As you have probably guessed, it's not uncommon for callers to mistakenly just check whether the return value is 0 and neglect to check whether the return code is larger than the specified length. As a result, if the lpFileName parameter is long enough, the call to GetFullPathName() doesn't touch the output buffer at all, and the program uses an uninitialized variable as a pathname. Listing 8-14 from the Apache 2.x codebase shows a vulnerable call of GetFullPathName().

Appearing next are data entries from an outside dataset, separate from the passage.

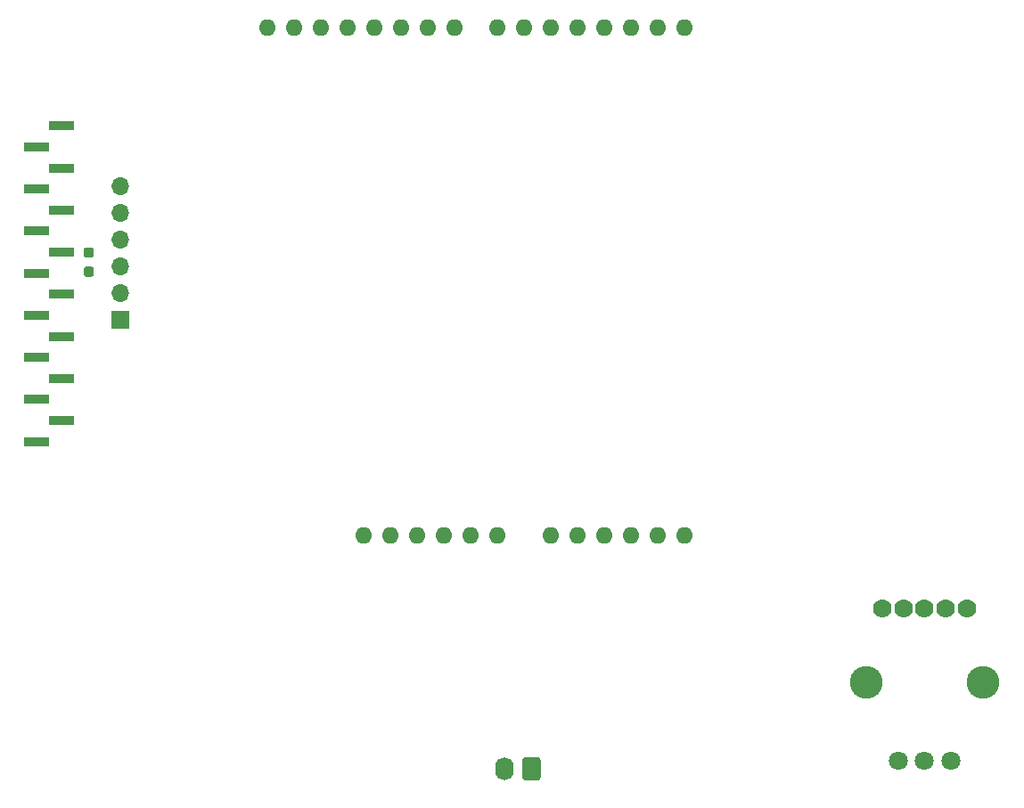
<source format=gbr>
%TF.GenerationSoftware,KiCad,Pcbnew,(5.1.7)-1*%
%TF.CreationDate,2020-12-15T16:08:46+01:00*%
%TF.ProjectId,EZ-PY32,455a2d50-5933-4322-9e6b-696361645f70,rev?*%
%TF.SameCoordinates,Original*%
%TF.FileFunction,Soldermask,Bot*%
%TF.FilePolarity,Negative*%
%FSLAX46Y46*%
G04 Gerber Fmt 4.6, Leading zero omitted, Abs format (unit mm)*
G04 Created by KiCad (PCBNEW (5.1.7)-1) date 2020-12-15 16:08:46*
%MOMM*%
%LPD*%
G01*
G04 APERTURE LIST*
%ADD10C,1.800000*%
%ADD11C,1.778000*%
%ADD12C,3.116000*%
%ADD13O,1.600000X1.600000*%
%ADD14O,1.740000X2.190000*%
%ADD15R,1.700000X1.700000*%
%ADD16O,1.700000X1.700000*%
%ADD17R,2.350000X0.850000*%
G04 APERTURE END LIST*
D10*
%TO.C,S1*%
X113260500Y-116974000D03*
X115760500Y-116974000D03*
X118260500Y-116974000D03*
D11*
X115760500Y-102474000D03*
X113760500Y-102474000D03*
D12*
X110210500Y-109474000D03*
X121310500Y-109474000D03*
D11*
X117760500Y-102474000D03*
X111760500Y-102474000D03*
X119760500Y-102474000D03*
%TD*%
D13*
%TO.C,U4*%
X67513200Y-95504000D03*
X92913200Y-47244000D03*
X82753200Y-47244000D03*
X58373200Y-47244000D03*
X60913200Y-47244000D03*
X65993200Y-47244000D03*
X62433200Y-95504000D03*
X72593200Y-95504000D03*
X75133200Y-95504000D03*
X82753200Y-95504000D03*
X90373200Y-95504000D03*
X68533200Y-47244000D03*
X92913200Y-95504000D03*
X53293200Y-47244000D03*
X71073200Y-47244000D03*
X85293200Y-47244000D03*
X80213200Y-95504000D03*
X87833200Y-47244000D03*
X64973200Y-95504000D03*
X70053200Y-95504000D03*
X55833200Y-47244000D03*
X63453200Y-47244000D03*
X80213200Y-47244000D03*
X77673200Y-47244000D03*
X85293200Y-95504000D03*
X90373200Y-47244000D03*
X75133200Y-47244000D03*
X87833200Y-95504000D03*
%TD*%
%TO.C,J1*%
G36*
G01*
X79292500Y-116860499D02*
X79292500Y-118550501D01*
G75*
G02*
X79042501Y-118800500I-249999J0D01*
G01*
X77802499Y-118800500D01*
G75*
G02*
X77552500Y-118550501I0J249999D01*
G01*
X77552500Y-116860499D01*
G75*
G02*
X77802499Y-116610500I249999J0D01*
G01*
X79042501Y-116610500D01*
G75*
G02*
X79292500Y-116860499I0J-249999D01*
G01*
G37*
D14*
X75882500Y-117705500D03*
%TD*%
D15*
%TO.C,J2*%
X39370000Y-74993500D03*
D16*
X39370000Y-72453500D03*
X39370000Y-69913500D03*
X39370000Y-67373500D03*
X39370000Y-64833500D03*
X39370000Y-62293500D03*
%TD*%
%TO.C,R16*%
G36*
G01*
X36597600Y-70947100D02*
X36122600Y-70947100D01*
G75*
G02*
X35885100Y-70709600I0J237500D01*
G01*
X35885100Y-70209600D01*
G75*
G02*
X36122600Y-69972100I237500J0D01*
G01*
X36597600Y-69972100D01*
G75*
G02*
X36835100Y-70209600I0J-237500D01*
G01*
X36835100Y-70709600D01*
G75*
G02*
X36597600Y-70947100I-237500J0D01*
G01*
G37*
G36*
G01*
X36597600Y-69122100D02*
X36122600Y-69122100D01*
G75*
G02*
X35885100Y-68884600I0J237500D01*
G01*
X35885100Y-68384600D01*
G75*
G02*
X36122600Y-68147100I237500J0D01*
G01*
X36597600Y-68147100D01*
G75*
G02*
X36835100Y-68384600I0J-237500D01*
G01*
X36835100Y-68884600D01*
G75*
G02*
X36597600Y-69122100I-237500J0D01*
G01*
G37*
%TD*%
D17*
%TO.C,J3*%
X31419300Y-86606300D03*
X31419300Y-82606300D03*
X31419300Y-78606300D03*
X31419300Y-74606300D03*
X31419300Y-70606300D03*
X31419300Y-66606300D03*
X31419300Y-62606300D03*
X31419300Y-58606300D03*
X33769300Y-84606300D03*
X33769300Y-80606300D03*
X33769300Y-76606300D03*
X33769300Y-72606300D03*
X33769300Y-68606300D03*
X33769300Y-64606300D03*
X33769300Y-60606300D03*
X33769300Y-56606300D03*
%TD*%
M02*

</source>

Listing 8-14. GetFullPathName() Call in Apache 2.2.0

apr_status_t filepath_root_case(char **rootpath, char *root, apr_pool_t *p) { #if APR_HAS_UNICODE_FS     IF_WIN_OS_IS_UNICODE     {         apr_wchar_t *ignored;         apr_wchar_t wpath[APR_PATH_MAX];         apr_status_t rv;         apr_wchar_t wroot[APR_PATH_MAX];         /* ???: This needs review. Apparently "\\?\d:."          * returns "\\?\d:" as if that is useful for          * anything.          */         if (rv = utf8_to_unicode_path(wroot, sizeof(wroot)             / sizeof(apr_wchar_t), root))             return rv;         if (!GetFullPathNameW(wroot, sizeof(wpath) /             sizeof(apr_wchar_t), wpath, &ignored))             return apr_get_os_error();         /* Borrow wroot as a char buffer (twice as big as          * necessary)          */         if ((rv = unicode_to_utf8_path((char*)wroot,              sizeof(wroot), wpath)))             return rv;         *rootpath = apr_pstrdup(p, (char*)wroot); } #endif     return APR_SUCCESS; }

You can see that the truncation case hasn't been checked for in Listing 8-14. As a result, the wroot variable can be used even though GetFullPathName() might not have initialized it. You might encounter other functions exhibiting similar behavior, so keep your eyes peeled!

Note

ExpandEnvironmentStrings() is one function that behaves similarly to GetFullPathName().